Cerro Gordo medical 'legend' retires

By Christy Jankowski
Journal-Republican correspondent

Dr. William Shackelford opened a small family practice in Cerro Gordo in 1956 where Susan Lange’s hair salon currently sits on Madison Street. He started out with $100 worth of equipment bought from Dr. Lamb, a colleague of his from Decatur Memorial Hospital.

The family clinic grew and eventually moved directly across from Cerro Gordo High School, where it still stands as the doc retires after more than 60 decades in town.

Shackelford graduated high school early as Valedictorian of his class at the age of 14. He attended Southern Illinois University in Carbondale with scholarships, and went on to attend medical school at the University of Illinois in Chicago. He interned at Decatur Memorial Hospital.

Asking Shackelford how he grew the clinic to what it became, “I did it little by little. My style back then was non-stop.”

And he has not stopped much during his time, spending his time in Cerro Gordo as well as Arthur, where he had a second clinc. To many in the village, they knew he was available 24/7.

On June 30 the Village of Cerro Gordo held a retirement party for Shackelford and over 70 people showed up to bid him adieu. Refreshments were served, gifts exchanged, and laughter heard throughout. The village presented him with gifts – one a plaque for Veterans Memorial Park, as Shackelford served in the Korean War. It states: “Physician, Farmer, Land Developer. He has been our Doc for 62 years. He has an incredible work ethic. Cerro Gordo is a better place because of him.”

Speaking with villager Carol Olsen, she only had delightful things to say calling him the “original country doctor.” Olsen stated, “Doc’s home phone number has always been in the phone book, and no one in this town took advantage of it.” Shackelford often made house calls. Olsen experienced this with her husband as he was losing his battle with cancer. Her husband eventually was bedridden inside their home, and one morning early, after Shackelford made his morning rounds, he stopped by. “He said get me a cup of coffee and get out of the way. I’m here to see Carl.” Olsen added, “We needed him and he knew that. I guess you could say he was super dependable.”

Paula Fletcher worked for Shackelford during her college years as an entry level job says, “It was the best learning experience I ever had. Because I had never really worked anywhere, it was my first job. He would give me these little assignments and he wouldn’t tell me how to do them.” She added, “I had to figure it out and if I had questions I would ask and he would tell me, but I learned how to problem solve that way. It was just the best learning experience you could ever ask for.”

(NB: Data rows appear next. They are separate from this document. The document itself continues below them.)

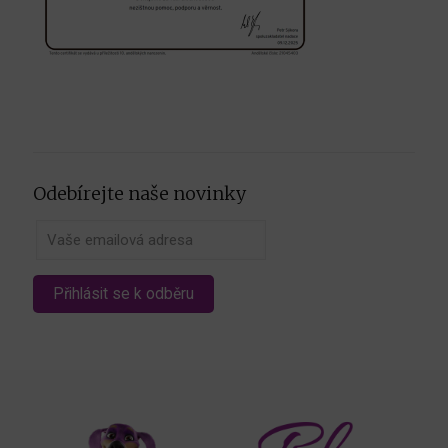
Odebírejte naše novinky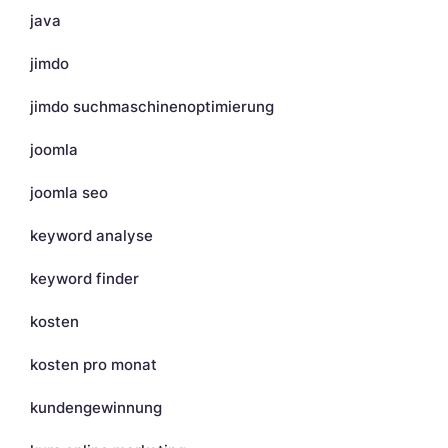
java
jimdo
jimdo suchmaschinenoptimierung
joomla
joomla seo
keyword analyse
keyword finder
kosten
kosten pro monat
kundengewinnung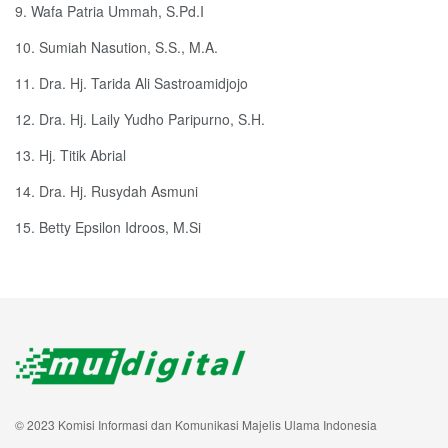
9. Wafa Patria Ummah, S.Pd.I
10. Sumiah Nasution, S.S., M.A.
11. Dra. Hj. Tarida Ali Sastroamidjojo
12. Dra. Hj. Laily Yudho Paripurno, S.H.
13. Hj. Titik Abrial
14. Dra. Hj. Rusydah Asmuni
15. Betty Epsilon Idroos, M.Si
© 2023 Komisi Informasi dan Komunikasi Majelis Ulama Indonesia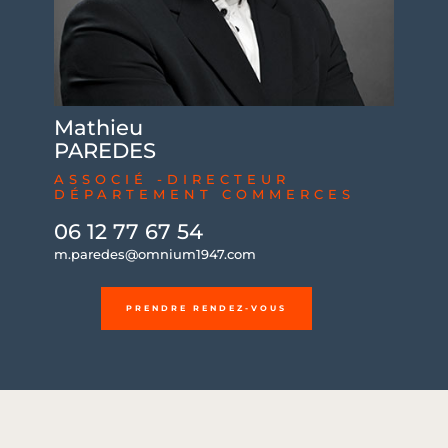
Mathieu
PAREDES
ASSOCIÉ -DIRECTEUR
DÉPARTEMENT COMMERCES
06 12 77 67 54
m.paredes@omnium1947.com
PRENDRE RENDEZ-VOUS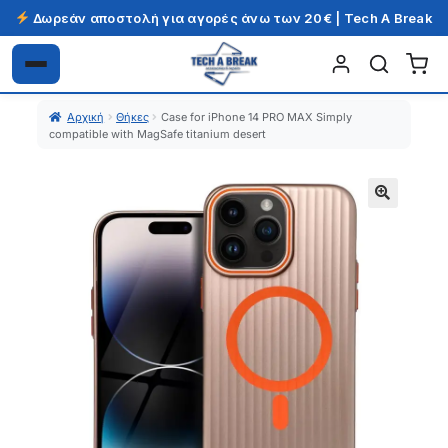
Δωρεάν αποστολή για αγορές άνω των 20€ | Tech A Break
Απευθείας
Μετάβαση
μετάβαση
σε
Αρχική
Θήκες
Case for iPhone 14 PRO MAX Simply
στην
περιεχόμενο
compatible with MagSafe titanium desert
πλοήγηση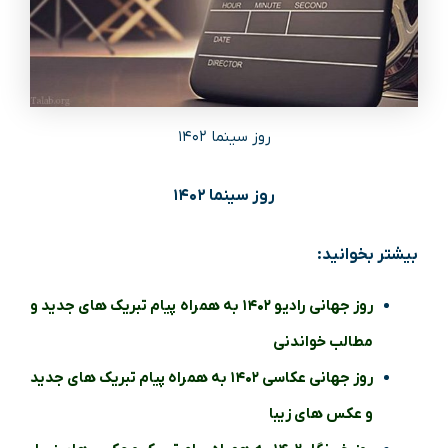
روز سینما ۱۴۰۲
روز سینما ۱۴۰۲
بیشتر بخوانید:
روز جهانی رادیو ۱۴۰۲ به همراه پیام تبریک های جدید و
مطالب خواندنی
روز جهانی عکاسی ۱۴۰۲ به همراه پیام تبریک های جدید
و عکس های زیبا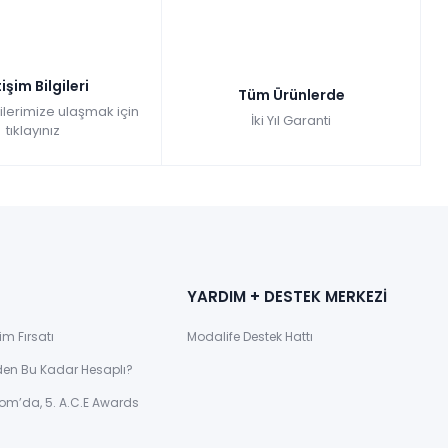
tişim Bilgileri
Tüm Ürünlerde
gilerimize ulaşmak için
İki Yıl Garanti
tıklayınız
YARDIM + DESTEK MERKEZİ
im Fırsatı
Modalife Destek Hattı
den Bu Kadar Hesaplı?
om’da, 5. A.C.E Awards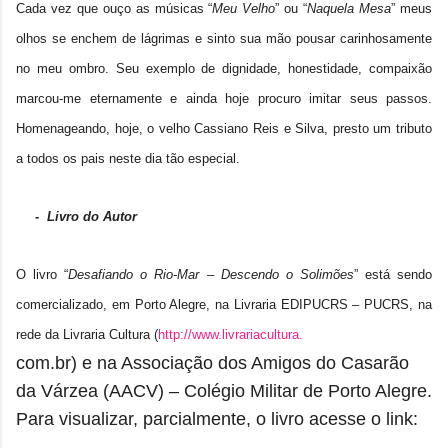
Cada vez que ouço as músicas “
Meu Velho
” ou “
Naquela Mesa
” meus
olhos se enchem de lágrimas e sinto sua mão pousar carinhosamente
no meu ombro. Seu exemplo de dignidade, honestidade, compaixão
marcou-me eternamente e ainda hoje procuro imitar seus passos.
Homenageando, hoje, o velho Cassiano Reis e Silva, presto um tributo
a todos os pais neste dia tão especial.
- Livro do Autor
O livro “
Desafiando o Rio-Mar – Descendo o Solimões
” está sendo
comercializado,
em Porto Alegre
, na Livraria EDIPUCRS – PUCRS, na
rede da Livraria Cultura (
http://www.livrariacultura.
com.br) e na Associação dos Amigos do Casarão
da Várzea (AACV) – Colégio Militar de Porto Alegre.
Para visualizar, parcialmente, o livro acesse o link: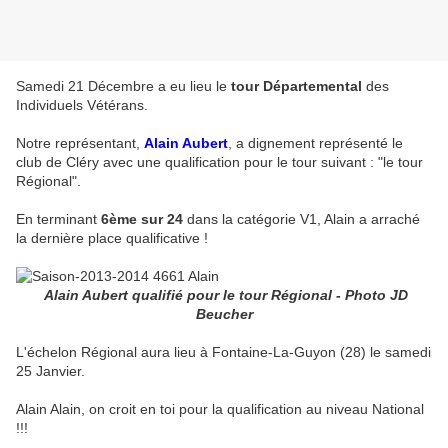
Samedi 21 Décembre a eu lieu le
tour Départemental
des
Individuels Vétérans.
Notre représentant,
Alain Aubert
, a dignement représenté le
club de Cléry avec une qualification pour le tour suivant : "le tour
Régional".
En terminant
6ème sur 24
dans la catégorie V1, Alain a arraché
la dernière place qualificative !
Alain Aubert qualifié pour le tour Régional - Photo JD
Beucher
L'échelon Régional aura lieu à Fontaine-La-Guyon (28) le samedi
25 Janvier.
Alain Alain, on croit en toi pour la qualification au niveau National
!!!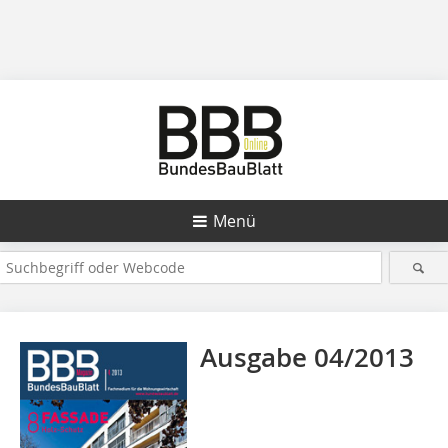
Menü
Ausgabe 04/2013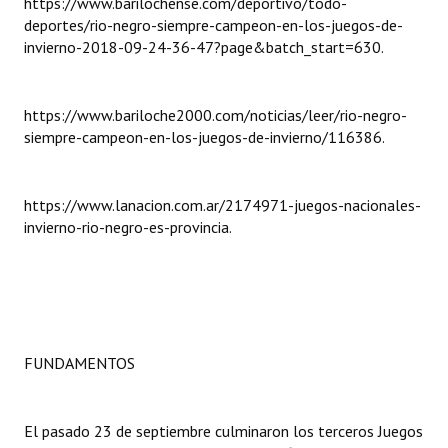
https://www.barilochense.com/deportivo/todo-
deportes/rio-negro-siempre-campeon-en-los-juegos-de-
Dictámenes Asesoría Letrada
invierno-2018-09-24-36-47?page&batch_start=630.
Actas de Sesión
https://www.bariloche2000.com/noticias/leer/rio-negro-
Informes de Unidad Coordinadora
siempre-campeon-en-los-juegos-de-invierno/116386.
Ejecución Presupuestaria
https://www.lanacion.com.ar/2174971-juegos-nacionales-
Actas de Audiencias Públicas
invierno-rio-negro-es-provincia.
NORMATIVA
Comunicaciones
Declaraciones
FUNDAMENTOS
Resoluciones
Resoluciones de Presidencia
El pasado 23 de septiembre culminaron los terceros Juegos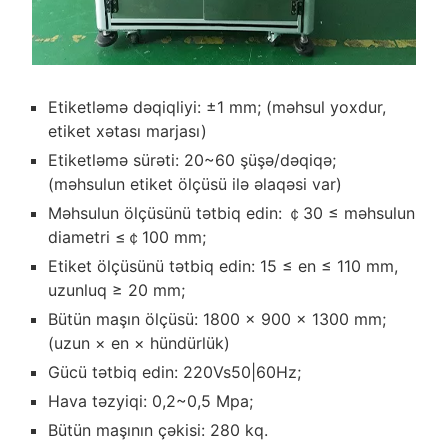
Etiketləmə dəqiqliyi: ±1 mm; (məhsul yoxdur,
etiket xətası marjası)
Etiketləmə sürəti: 20~60 şüşə/dəqiqə;
(məhsulun etiket ölçüsü ilə əlaqəsi var)
Məhsulun ölçüsünü tətbiq edin: ￠30 ≤ məhsulun
diametri ≤￠100 mm;
Etiket ölçüsünü tətbiq edin: 15 ≤ en ≤ 110 mm,
uzunluq ≥ 20 mm;
Bütün maşın ölçüsü: 1800 × 900 × 1300 mm;
(uzun × en × hündürlük)
Gücü tətbiq edin: 220Vs50|60Hz;
Hava təzyiqi: 0,2~0,5 Mpa;
Bütün maşının çəkisi: 280 kq.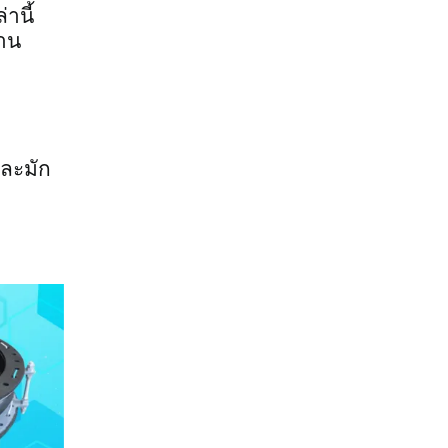
านี้
งาน
และมัก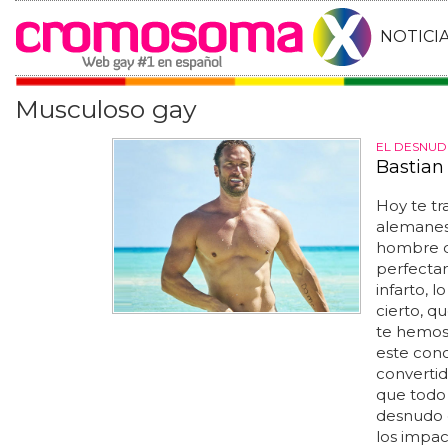
NOTICI
Musculoso gay
EL DESNUDO
Bastian
Hoy te t
alemanes,
hombre qu
perfecta
infarto, 
cierto, q
te hemos 
este conc
converti
que todo 
desnudo d
los impac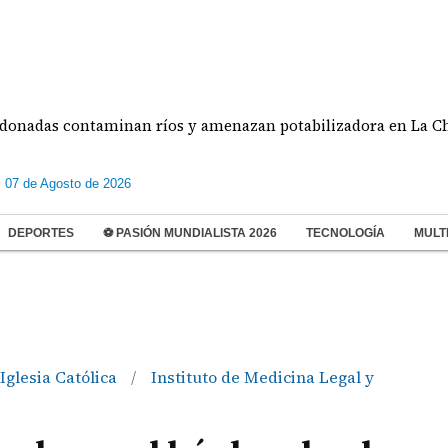
s contaminan ríos y amenazan potabilizadora en La Chorrera
s 07 de Agosto de 2026
DEPORTES
⚽ PASIÓN MUNDIALISTA 2026
TECNOLOGÍA
MULT
Iglesia Católica
Instituto de Medicina Legal y
/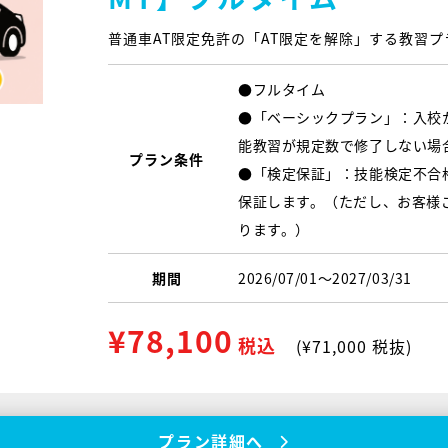
普通車AT限定免許の「AT限定を解除」する教習プ
●フルタイム
●「ベーシックプラン」：入校
能教習が規定数で修了しない場
プラン条件
●「検定保証」：技能検定不合
保証します。（ただし、お客様
ります。）
期間
2026/07/01〜2027/03/31
¥78,100
税込
(¥71,000 税抜)
プラン詳細へ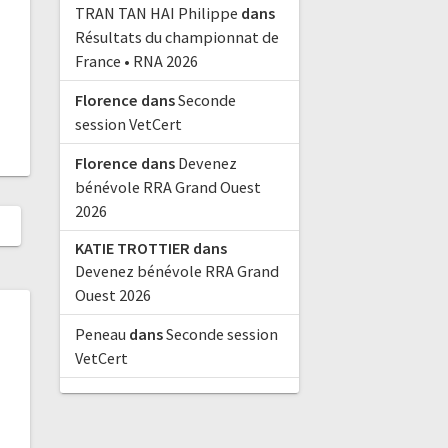
TRAN TAN HAI Philippe
dans
Résultats du championnat de
France • RNA 2026
Florence
dans
Seconde
session VetCert
Florence
dans
Devenez
bénévole RRA Grand Ouest
2026
KATIE TROTTIER
dans
Devenez bénévole RRA Grand
Ouest 2026
Peneau
dans
Seconde session
VetCert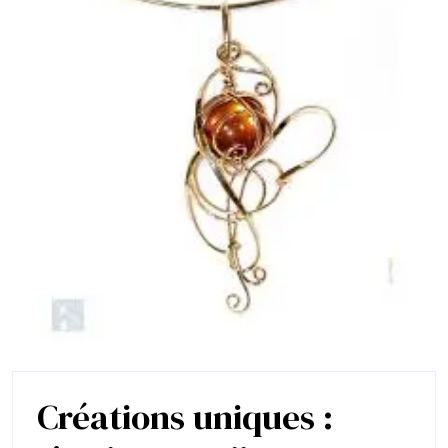
Créations uniques :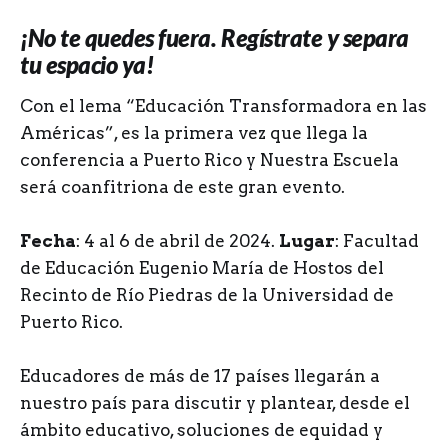
¡No te quedes fuera. Regístrate y separa
tu espacio ya!
Con el lema “Educación Transformadora en las
Américas”, es la primera vez que llega la
conferencia a Puerto Rico y Nuestra Escuela
será coanfitriona de este gran evento.
Fecha
: 4 al 6 de abril de 2024.
Lugar
: Facultad
de Educación Eugenio María de Hostos del
Recinto de Río Piedras de la Universidad de
Puerto Rico.
Educadores de más de 17 países llegarán a
nuestro país para discutir y plantear, desde el
ámbito educativo, soluciones de equidad y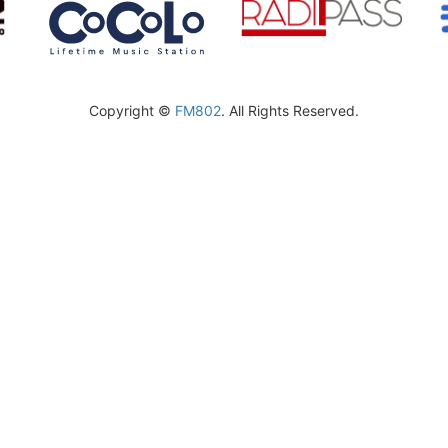
Copyright ©
FM802
. All Rights Reserved.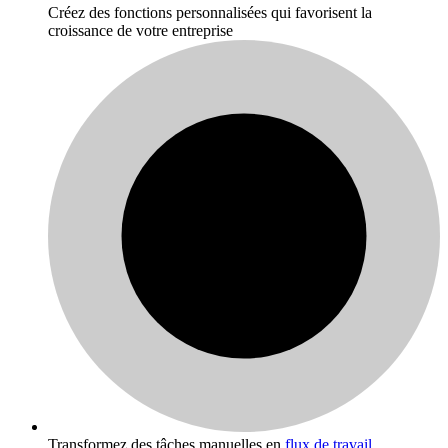
Créez des fonctions personnalisées qui favorisent la
croissance de votre entreprise
Transformez des tâches manuelles en
flux de travail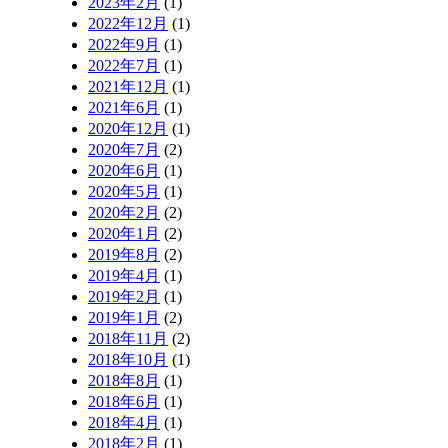
2023年2月
(1)
2022年12月
(1)
2022年9月
(1)
2022年7月
(1)
2021年12月
(1)
2021年6月
(1)
2020年12月
(1)
2020年7月
(2)
2020年6月
(1)
2020年5月
(1)
2020年2月
(2)
2020年1月
(2)
2019年8月
(2)
2019年4月
(1)
2019年2月
(1)
2019年1月
(2)
2018年11月
(2)
2018年10月
(1)
2018年8月
(1)
2018年6月
(1)
2018年4月
(1)
2018年2月
(1)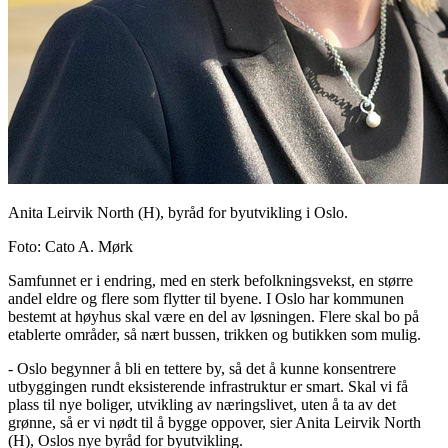
Anita Leirvik North (H), byråd for byutvikling i Oslo.
Foto
:
Cato A. Mørk
Samfunnet er i endring, med en sterk befolkningsvekst, en større
andel eldre og flere som flytter til byene. I Oslo har kommunen
bestemt at høyhus skal være en del av løsningen. Flere skal bo på
etablerte områder, så nært bussen, trikken og butikken som mulig.
- Oslo begynner å bli en tettere by, så det å kunne konsentrere
utbyggingen rundt eksisterende infrastruktur er smart. Skal vi få
plass til nye boliger, utvikling av næringslivet, uten å ta av det
grønne, så er vi nødt til å bygge oppover, sier Anita Leirvik North
(H), Oslos nye byråd for byutvikling.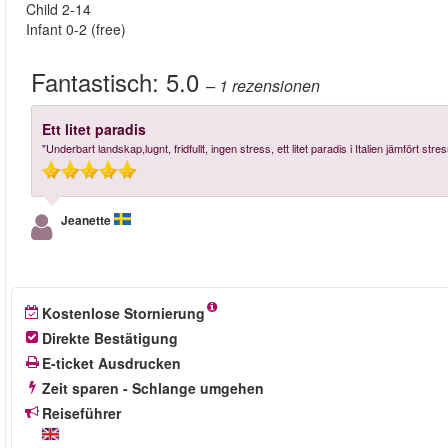
Child 2-14
Infant 0-2 (free)
Fantastisch:
5.0
– 1
rezensionen
Ett litet paradis
"Underbart landskap,lugnt, fridfullt, ingen stress, ett litet paradis i Italien jämfört str
Jeanette
Kostenlose Stornierung
Direkte Bestätigung
E-ticket Ausdrucken
Zeit sparen - Schlange umgehen
Reiseführer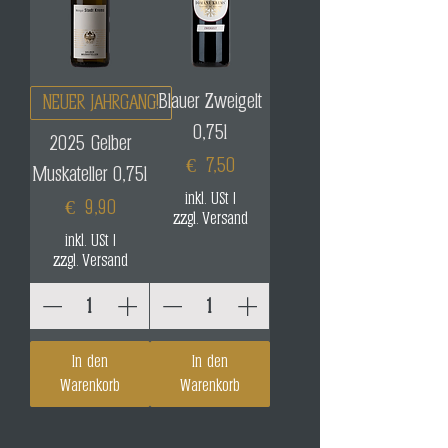
Blauer Zweigelt
NEUER JAHRGANG!
0,75l
2025 Gelber
Preis
€ 7,50
Muskateller 0,75l
inkl. USt
|
Preis
€ 9,90
zzgl. Versand
inkl. USt
|
zzgl. Versand
In den
In den
Warenkorb
Warenkorb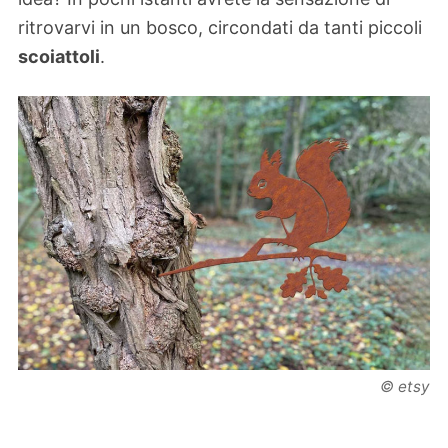
ritrovarvi in un bosco, circondati da tanti piccoli
scoiattoli
.
© etsy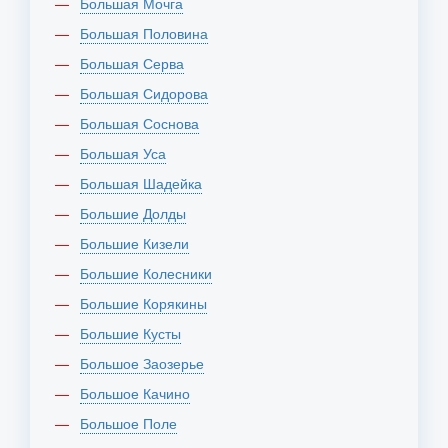
Большая Мочга
Большая Половина
Большая Серва
Большая Сидорова
Большая Соснова
Большая Уса
Большая Шадейка
Большие Долды
Большие Кизели
Большие Колесники
Большие Корякины
Большие Кусты
Большое Заозерье
Большое Качино
Большое Поле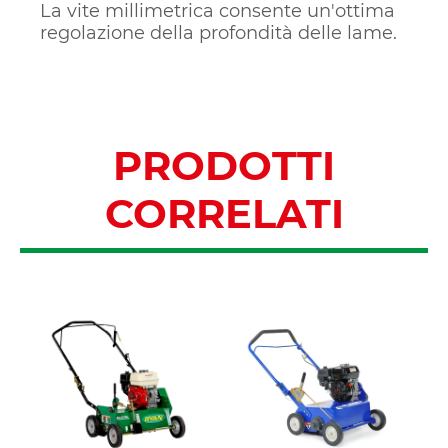
La vite millimetrica consente un'ottima
regolazione della profondità delle lame.
PRODOTTI
CORRELATI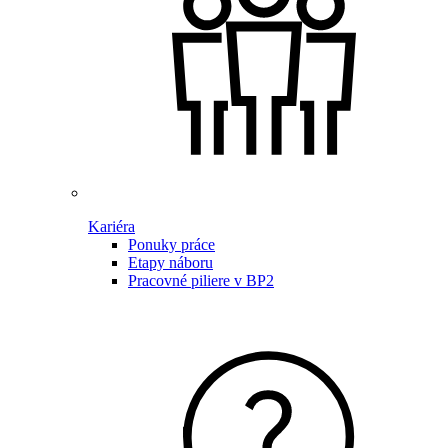
Kariéra
Ponuky práce
Etapy náboru
Pracovné piliere v BP2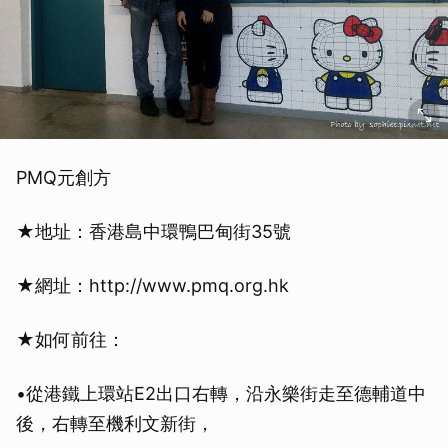
PMQ元創方
★地址：香港島中環鴨巴甸街35號
★網址：http://www.pmq.org.hk
★如何前往：
•從港鐵上環站E2出口右轉，沿永樂街走至德輔道中
後，右轉至機利文新街，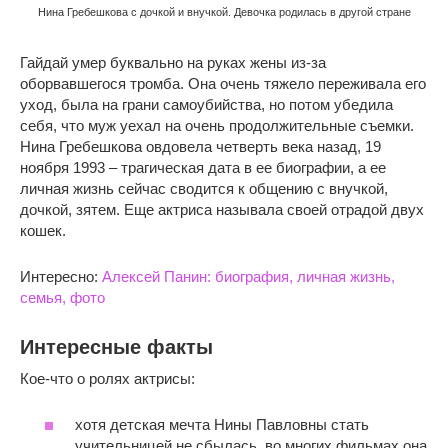
Нина Гребешкова с дочкой и внучкой. Девочка родилась в другой стране
Гайдай умер буквально на руках жены из-за
оборвавшегося тромба. Она очень тяжело переживала его
уход, была на грани самоубийства, но потом убедила
себя, что муж уехал на очень продолжительные съемки.
Нина Гребешкова овдовела четверть века назад, 19
ноября 1993 – трагическая дата в ее биографии, а ее
личная жизнь сейчас сводится к общению с внучкой,
дочкой, зятем. Еще актриса называла своей отрадой двух
кошек.
Интересно:
Алексей Панин: биография, личная жизнь,
семья, фото
Интересные факты
Кое-что о ролях актрисы:
хотя детская мечта Нины Павловны стать
учительницей не сбылась, во многих фильмах она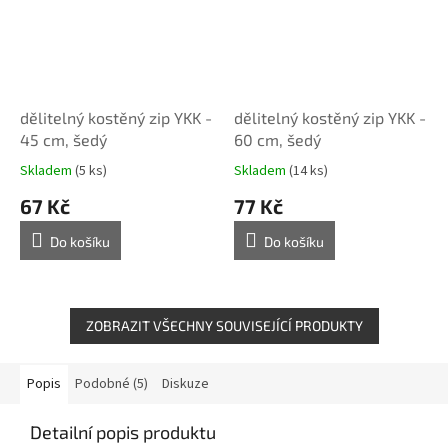
dělitelný kostěný zip YKK -
dělitelný kostěný zip YKK -
45 cm, šedý
60 cm, šedý
Skladem
(5 ks)
Skladem
(14 ks)
67 Kč
77 Kč
Do košíku
Do košíku
ZOBRAZIT VŠECHNY SOUVISEJÍCÍ PRODUKTY
Popis
Podobné (5)
Diskuze
Detailní popis produktu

Fletcher worked for Dr. Shackelford from 1974-78, and also painted the Peanuts, Precious Moments, and more murals in the rooms with Shackelford’s daughter during her time there. The murals are still there. Fletcher ended with, “He was Doc, he was Doc to everybody, so if you lived in Cerro Gordo you would see Dr. Shackelford, that was a given.”

Sandi Brandenburg worked as Shackelford’s secretary starting in 1964 and is retiring with Shackelford. Brandenburg added that not only was he a joy to work with, he treated 5 generations of her family. “He was on in a million. Many Doctors do not know their patient’s names and their families, but he did.” She went on to add, “We always had a staff very dedicated to him, because he was dedicated to us. Working together is key.” She plans to retire and spend time with her grandchildren adding, “I don’t think I could work for anyone else. There was never a dull moment, and he was fantastic. He is a very kind and generous person.”

At the party, many came to offer their thanks for various situations “Doc” aided with. One woman spoke about how she was burnt badly from wax and Shackelford changed her dressings daily, and she to this day has no scars. Another case Shackelford brought up was a man that came to him after his tractor’s Diesel engine overheated, and ended up leaking spraying over the radiator covering him in grease. Many stated he took care of generations of their families.

Shackelford himself noticed medicine has changed in the way of care.

“Some of the change is better, some of it isn’t better. You lose a personal touch,” he noted.

For him, looking at medical records before seeing a patient was not necessary “A lot of people I’ve met today, I have taken care of their families for 50 or 60 years. I didn’t worry about electronic medical records, it was all up here.” He went on to add, “And when you do that you see, you build up a lot of trust in your doctor. You make the important decisions, not always easy, and you move on with life. They trust you if you need to be referred. And there is nothing wrong with medicine today, there is a lot of good things. Things have just changed.”

Shackelford met his current wife, Donna, first as a patient. They recently married, 7 years ago after he lost his first wife 10 years ago. They both recanted a story to me of him removing her tonsils, and they both were giggling like school children. They have a garden they plan to tend to more with his retirement, and as Shackelford states they are “newlyweds” so travel may be in the works.

“That is life, it moves on, and life has been awfully good to me,” he said.